::: Passage for review :::
Question

Use the \(95 \%\) rule and the fact that the summary statistics come from a distribution that is symmetric and bell-shaped to find an interval that is expected to contain about \(95 \%\) of the data values. A bell-shaped distribution with mean 1000 and standard deviation 10.

Short answer

The interval that is expected to contain about 95% of the data values goes from 980 to 1020.

Step-by-step solution

Understand the problem

We are looking for an interval that contains 95% of the data points for a normal distribution. Given the mean \( \mu = 1000 \) and standard deviation \( \sigma = 10 \) of the distribution, we use the 95% rule which states that for a normal distribution, about 95% of the data comes within two standard deviations of the mean.

Apply the 95% Rule

To apply this rule, we calculate the boundaries of the interval by subtracting and adding two times the standard deviation from the mean. The lower boundary of the interval is given by \( \mu - 2\sigma \), and the upper boundary of the interval is given by \( \mu + 2\sigma \).
::: Data to examine :::
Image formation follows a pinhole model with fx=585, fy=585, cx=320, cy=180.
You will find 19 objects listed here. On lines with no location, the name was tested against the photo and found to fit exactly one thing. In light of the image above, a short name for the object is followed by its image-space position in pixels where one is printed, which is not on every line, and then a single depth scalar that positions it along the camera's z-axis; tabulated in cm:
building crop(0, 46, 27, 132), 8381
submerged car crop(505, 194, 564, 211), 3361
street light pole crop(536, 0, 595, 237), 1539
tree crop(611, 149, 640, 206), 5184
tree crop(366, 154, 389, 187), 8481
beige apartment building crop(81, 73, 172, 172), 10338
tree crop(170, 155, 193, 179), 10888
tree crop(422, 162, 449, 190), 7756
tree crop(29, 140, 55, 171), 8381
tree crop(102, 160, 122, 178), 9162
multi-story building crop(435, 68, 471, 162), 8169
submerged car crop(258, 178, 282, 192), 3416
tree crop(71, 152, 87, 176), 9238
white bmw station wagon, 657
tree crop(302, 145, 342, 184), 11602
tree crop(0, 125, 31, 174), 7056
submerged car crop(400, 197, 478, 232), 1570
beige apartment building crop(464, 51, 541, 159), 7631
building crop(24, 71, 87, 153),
:::
■ **Assigned task 1**
Decide whether each statement agrees with the 95% rule solution, answering yes or no and quoting the deciding words: (a) the distribution has mean 1000 and standard deviation 10; (b) the 95% rule places about 95% of the data within three standard deviations of the mean; (c) the upper boundary of the interval is found by subtracting twice the standard deviation from the mean.
■ **Assigned task 2**
Reproduce the 95% rule solution from "We are looking" up to and including "by \( \mu + 2\sigma \).", substituting "Gaussian distribution" for "normal distribution".

■ **Exercise response 1**
(a) Yes: "A bell-shaped distribution with mean 1000 and standard deviation 10."
(b) No: "about 95% of the data comes within two standard deviations of the mean."
(c) No: "the upper boundary of the interval is given by \( \mu + 2\sigma \)"

■ **Exercise response 2**
We are looking for an interval that contains 95% of the data points for a Gaussian distribution. Given the mean \( \mu = 1000 \) and standard deviation \( \sigma = 10 \) of the distribution, we use the 95% rule which states that for a Gaussian distribution, about 95% of the data comes within two standard deviations of the mean.

Apply the 95% Rule

To apply this rule, we calculate the boundaries of the interval by subtracting and adding two times the standard deviation from the mean. The lower boundary of the interval is given by \( \mu - 2\sigma \), and the upper boundary of the interval is given by \( \mu + 2\sigma \).